Ailing Virginia Outbreak Victims Seek End to Claim Logjam

By Walter F. Roche Jr.

Citing delays of nearly four years and the ongoing suffering and even death of some of their clients, lawyers for 154 Virginia victims of a deadly fungal meningitis outbreak are asking a federal judge to end the bureaucratic logjam holding up the payment of millions of dollars.
In a seven page motion filed Monday in U.S. District Court in Boston, the lawyers said an ongoing review by two federal agencies must be ended one way or another and vital information must be released to individual victims so they can individually pursue a settlement of any claims from the federally funded Medicare and Medicaid programs.
"While justice has remained illusory, certain Virginia victims have died while waiting for severely needed and already appropriated recovery," the brief states.
The filing is the latest development as victims in some 20 states seek to get their share of some $200 million already set aside in federal courts. The claimants are victims of the 2012 fungal meningitis outbreak which sickened 778 patients killing 77 of them.

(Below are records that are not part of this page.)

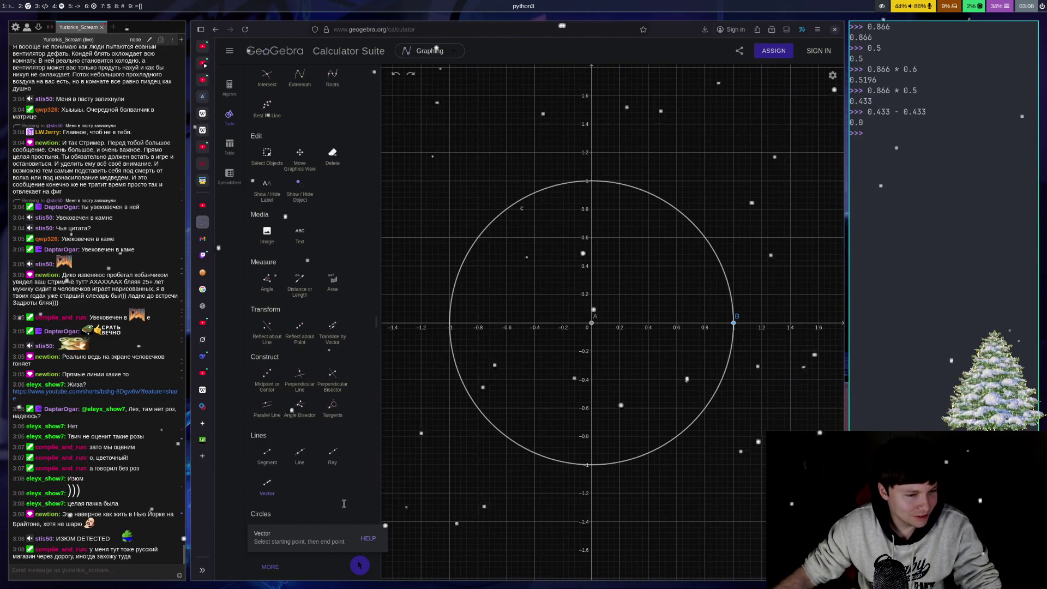
left_click(286, 509)
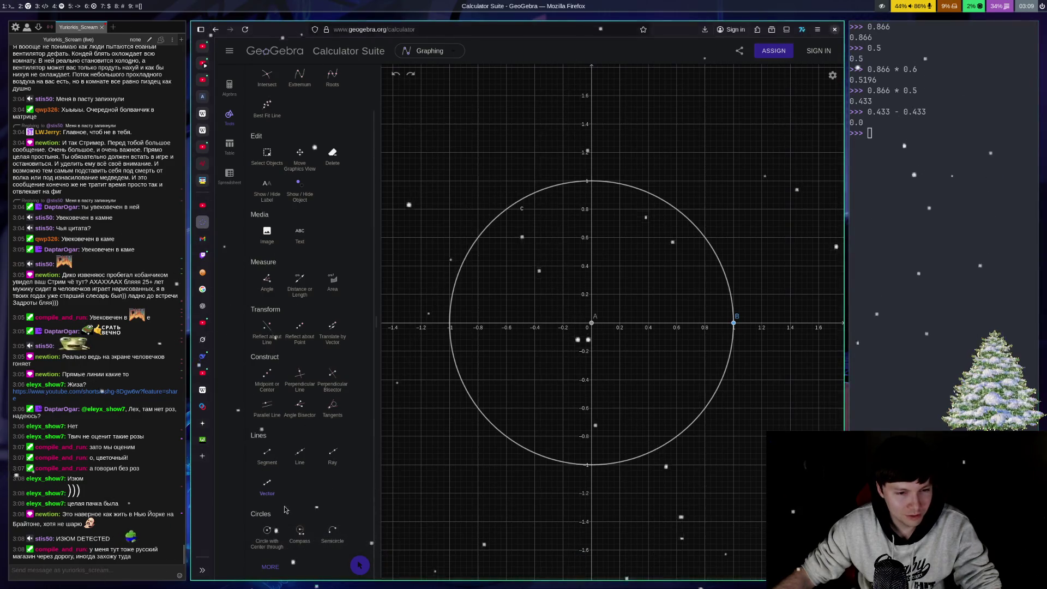
left_click(266, 484)
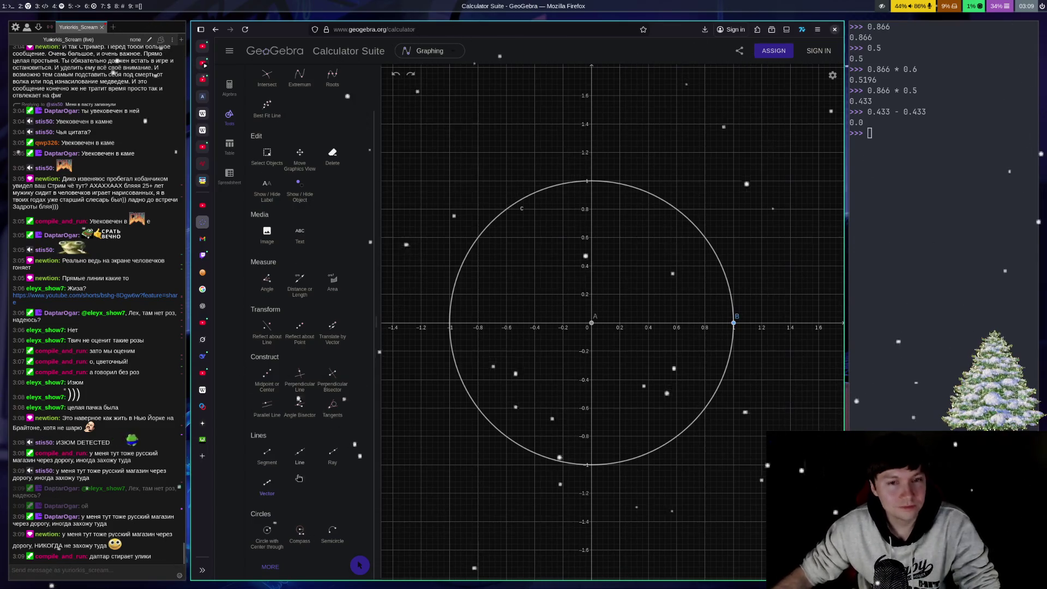
left_click(269, 501)
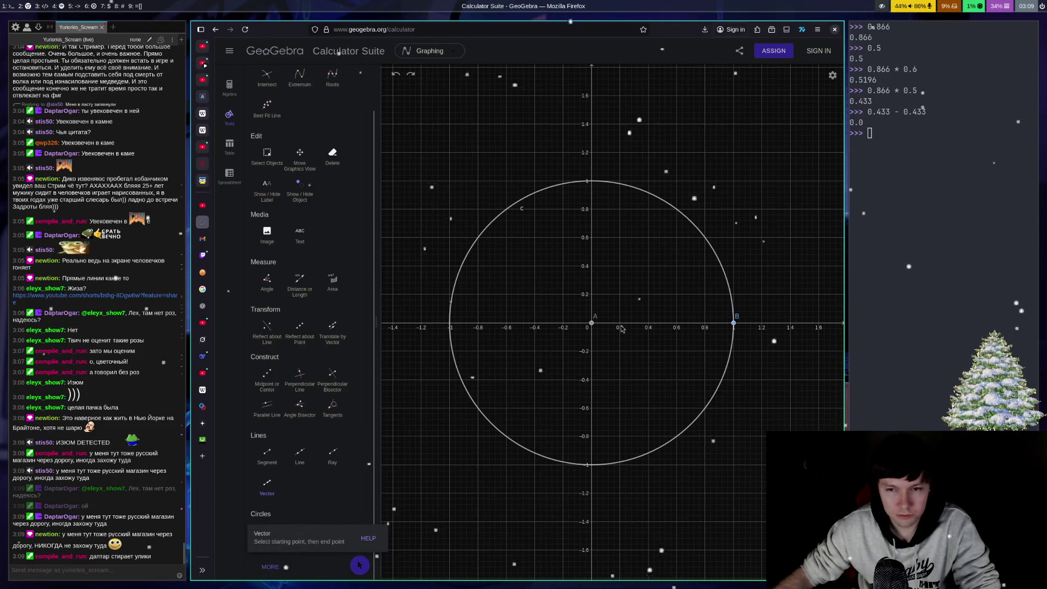
- Draw vector u from A to C, projection vectors v and w to C, and begin an origin line
left_click(593, 324)
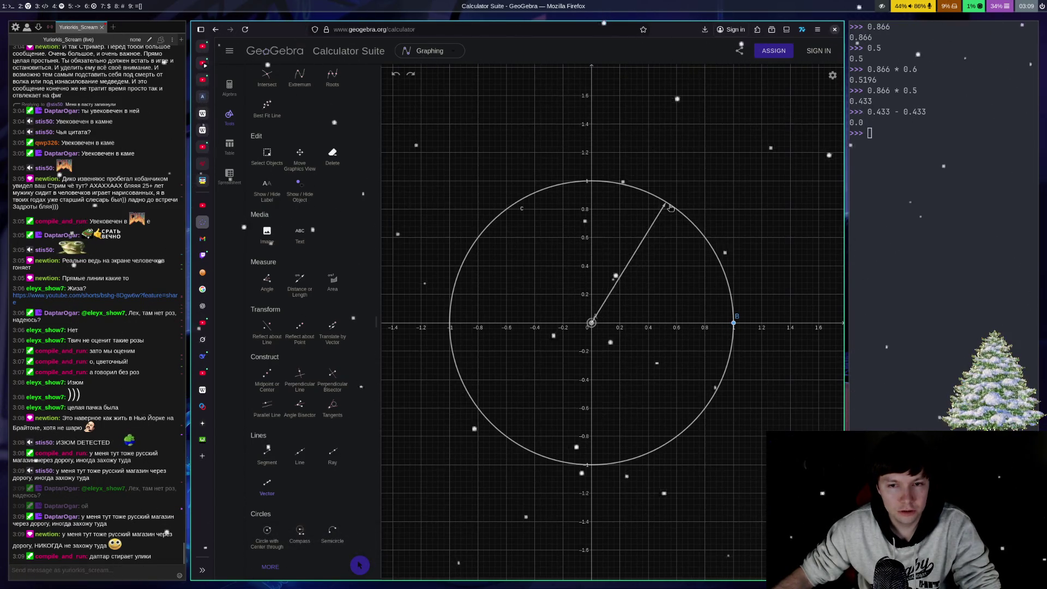
left_click(666, 203)
left_click(666, 203)
left_click(666, 323)
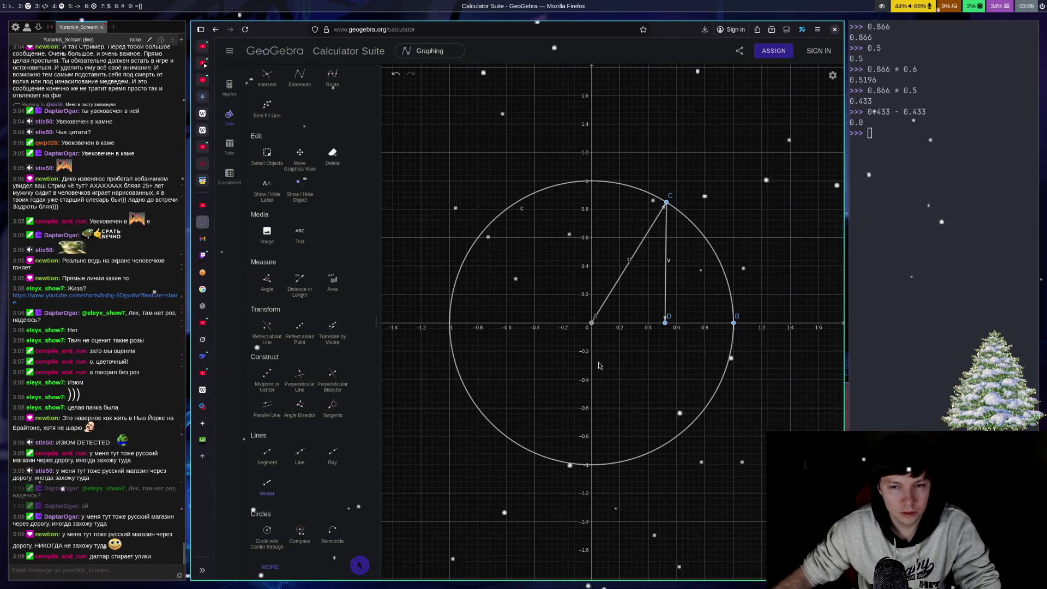
left_click(592, 198)
key("ctrl+z")
left_click(666, 202)
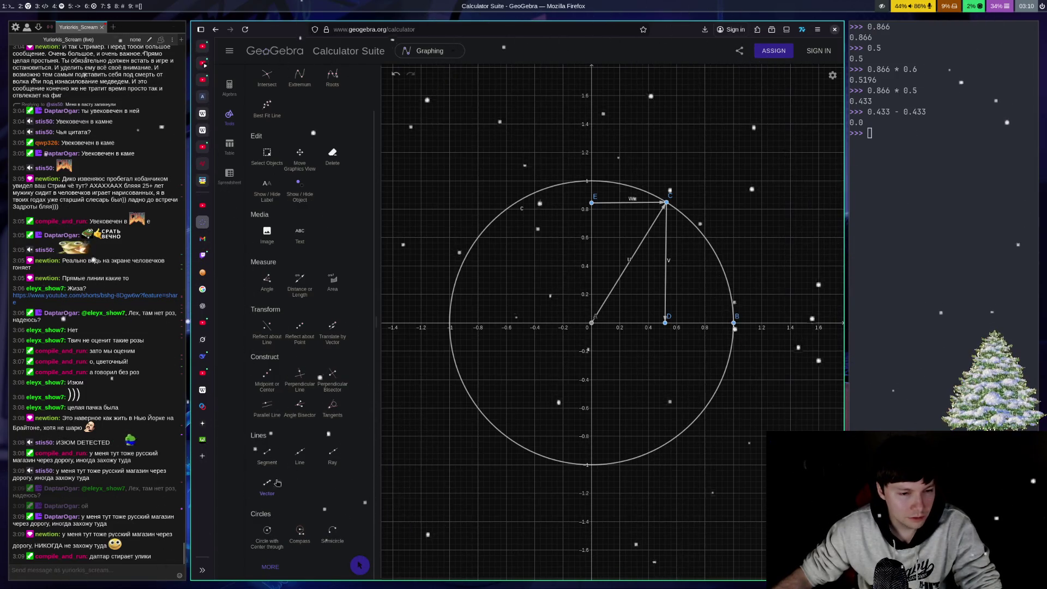
left_click(300, 452)
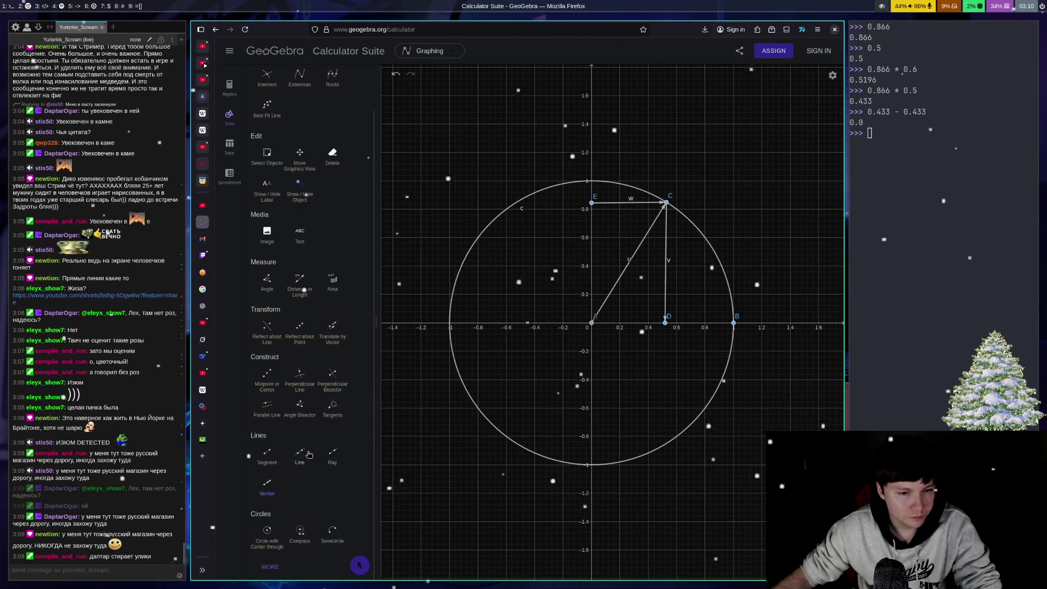
left_click(592, 325)
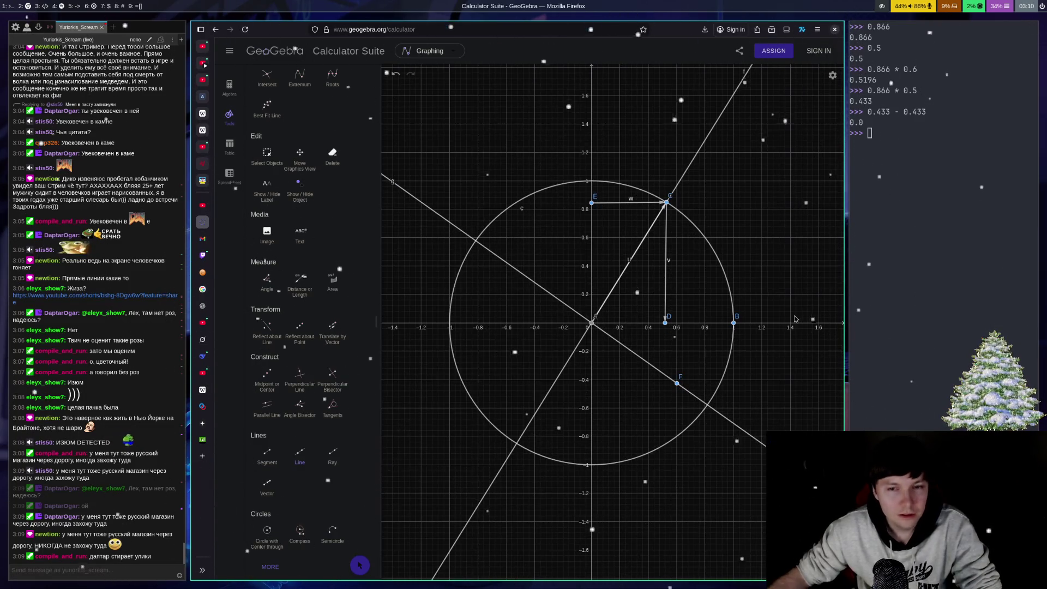
- From point G on the circle, draw one vector to a new point on the line and another to C
left_click(266, 482)
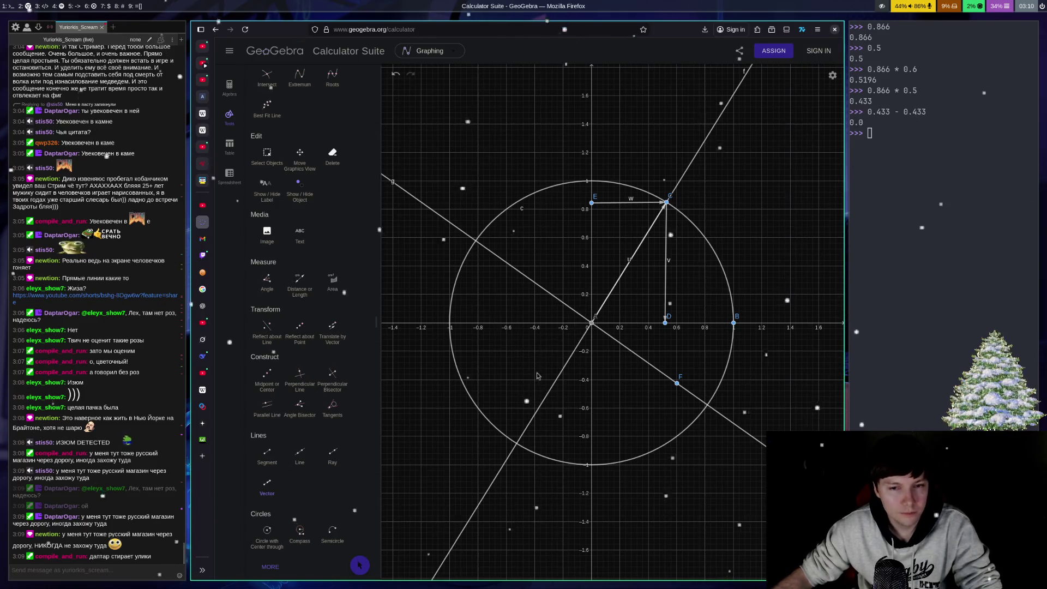
left_click(593, 326)
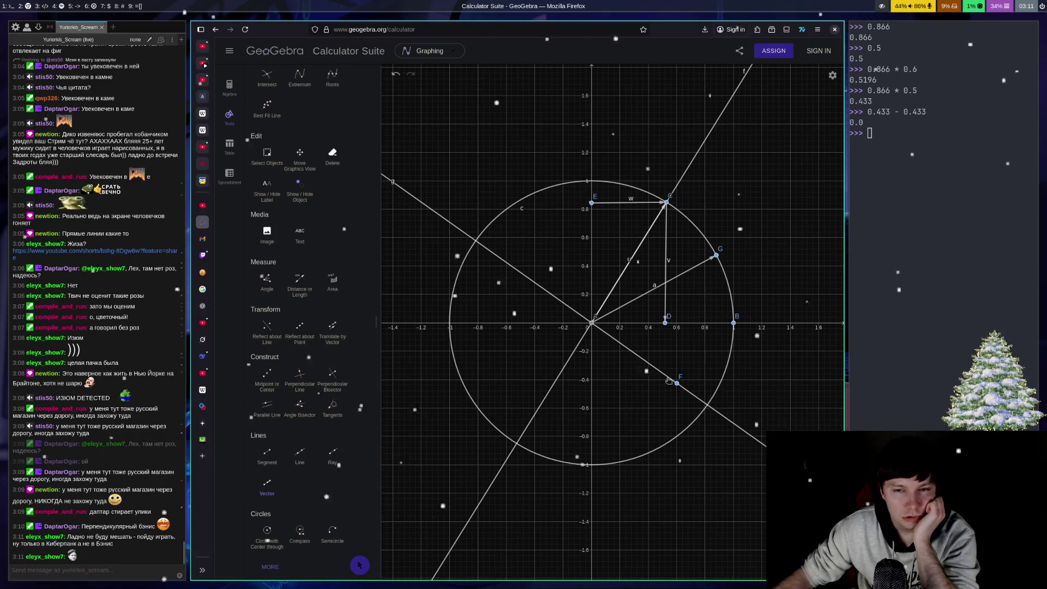
left_click(717, 256)
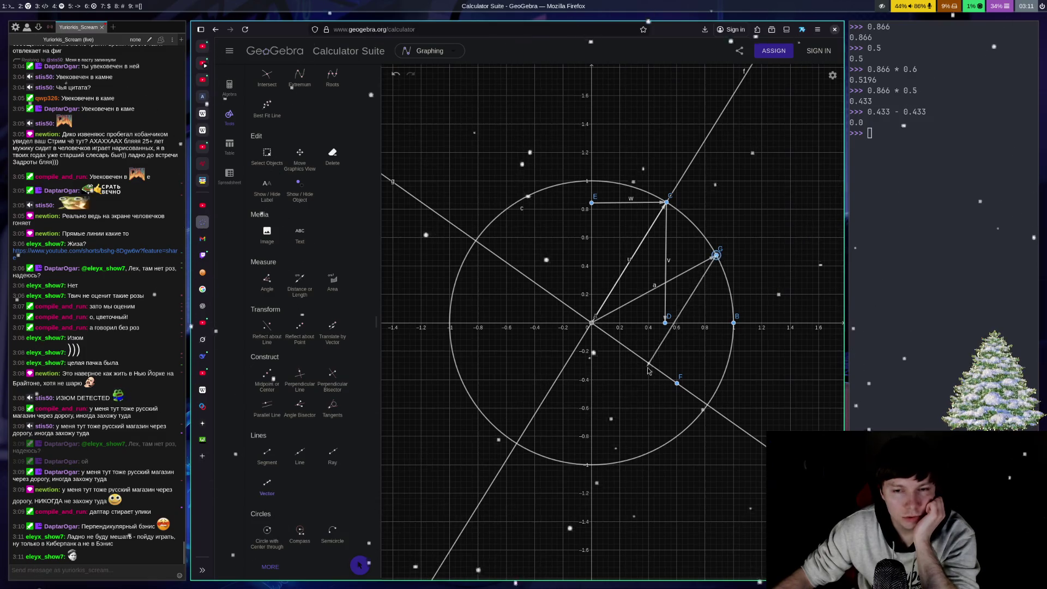
left_click(650, 363)
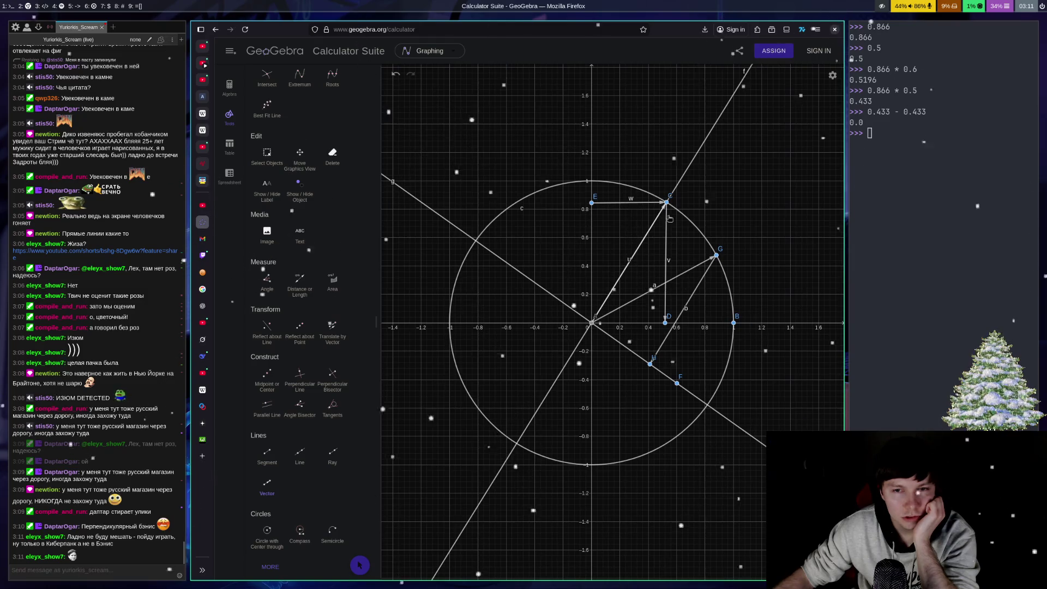
left_click(716, 255)
left_click(659, 215)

While the motion filed Monday only applies to Virginia victims, similar efforts are expected from victims in other states including Michigan and Tennessee.
According to the motion negotiations with the Centers for Medicare and Medicaid Services over the recovery of payments made from those programs for the care of victims has been going on for a year without a final agreement.
The motion asks U.S. District Judge Rya Zobel to act at an already scheduled Aug 16 hearing to order the trustee of the $200 million "to make timely distributions without further delay" and to either end the ongoing negotiations or set a deadline for those negotiations to be completed.
"In short the CMS deal is holding up the entire disbursement process," the motion states, citing the increasing frustration of victims.
The motion also asks the judge to stop the trustee from imposing any further restrictions on the release of those funds.
The motion charges that despite this already "untenable situation," the trustee, Lynne Riley,  recently imposed a new requirement that claimants certify that there were no liens other than Medicare or Medicaid on the distribution.
According to the filing federal officials have refused to allow individual claimants to even open a claim, a necessary step before they can "opt out" of any global settlement agreement. That, the lawyers argue, means yet another 60 to 90 day delay before victims can even open a claim.
"These claimants are additionally and tragically further injured" by these delays, the motion states.